University of Kentucky College of Pharmacy, Lexington, KY, and University of Kentucky HealthCare, Lexington, KY.
Texas Tech University Health Sciences Center, Dallas, TX, and Dose Optimization and Outcomes Research (DOOR) program, Dallas, TX.
Am J Health Syst Pharm. 2019 Aug 1;76(16):1211-1217. doi: 10.1093/ajhp/zxz120.
Results of a study to determine whether obesity is associated with acute kidney injury (AKI) among patients receiving combination therapy with piperacillin-tazobactam and vancomycin are reported.
A retrospective, single-center cohort study of patients who received combination therapy for at least 48 hours was conducted using data from the University of Kentucky Center for Clinical and Translational Science's Enterprise Data Trust. Patients with chronic kidney disease, baseline creatinine clearance of less than 30 mL/min, cystic fibrosis, or missing height or weight information were excluded.
A total of 8,125 patients were included in the cohort. Among the variables evaluated, total body weight of 91 kg or more was the variable most predictive of AKI. Patients with a weight of 91 kg or higher were more likely than lower-weight patients to have diabetes (39% versus 21%, p < 0.00001), hypertension (64% versus 47%, p < 0.00001), and heart failure (15% versus 13%, p = 0.007). The median daily vancomcyin dose was lower in patients with a weight of less than 91 kg (2,000 mg versus 3,000 mg, p < 0.00001); however, weight-based doses were lower in patients weighing 91 kg or more (25.5 mg/kg/day versus 27.9 mg/kg/day, p < 0.00001). AKI was more common in patients weighing 91 kg or more (24% versus 18%, p < 0.00001; adjusted odds ratio, 1.46 [95% confidence interval, 1.28-1.66]).

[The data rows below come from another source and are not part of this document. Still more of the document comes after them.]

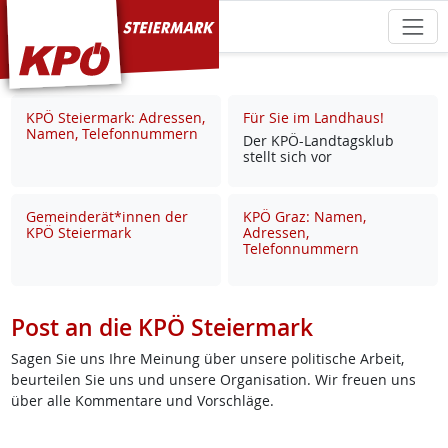
KPÖ Steiermark
KPÖ Steiermark: Adressen,
Für Sie im Landhaus!
Namen, Telefonnummern
Der KPÖ-Land­tags­klub
stellt sich vor
Gemeinderät*innen der
KPÖ Graz: Namen,
KPÖ Steiermark
Adressen,
Telefonnummern
Post an die KPÖ Steiermark
Sagen Sie uns Ihre Meinung über unsere politische Arbeit,
beurteilen Sie uns und unsere Organisation. Wir freuen uns
über alle Kommentare und Vorschläge.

Increased total body weight increased the rate of AKI among patients concurrently treated with piperacillin-tazobactam and vancomycin independent of clinically important confounders, with an important breakpoint occurring at 91 kg.
报告了一项研究结果,该研究旨在确定接受哌拉西林他唑巴坦和万古霉素联合治疗的患者中,肥胖是否与急性肾损伤(AKI)相关。
使用肯塔基大学临床与转化科学中心企业数据信托的数据,进行了一项回顾性、单中心队列研究,纳入至少接受 48 小时联合治疗的患者。排除患有慢性肾脏病、基线肌酐清除率低于 30 mL/min、囊性纤维化或身高或体重信息缺失的患者。
共有 8125 例患者纳入队列。在所评估的变量中,91kg 或以上的总体重是预测 AKI 的最具预测性的变量。体重为 91kg 或以上的患者比低体重患者更有可能患有糖尿病(39%比 21%,p<0.00001)、高血压(64%比 47%,p<0.00001)和心力衰竭(15%比 13%,p=0.007)。体重低于 91kg 的患者的万古霉素日剂量中位数较低(2000mg 比 3000mg,p<0.00001);然而,体重为 91kg 或以上的患者的剂量较低(25.5mg/kg/天比 27.9mg/kg/天,p<0.00001)。体重为 91kg 或以上的患者 AKI 更常见(24%比 18%,p<0.00001;调整后的优势比,1.46[95%置信区间,1.28-1.66])。
在同时接受哌拉西林他唑巴坦和万古霉素治疗的患者中,总体重增加会增加 AKI 的发生率,独立于重要的临床混杂因素,重要的临界点发生在 91kg。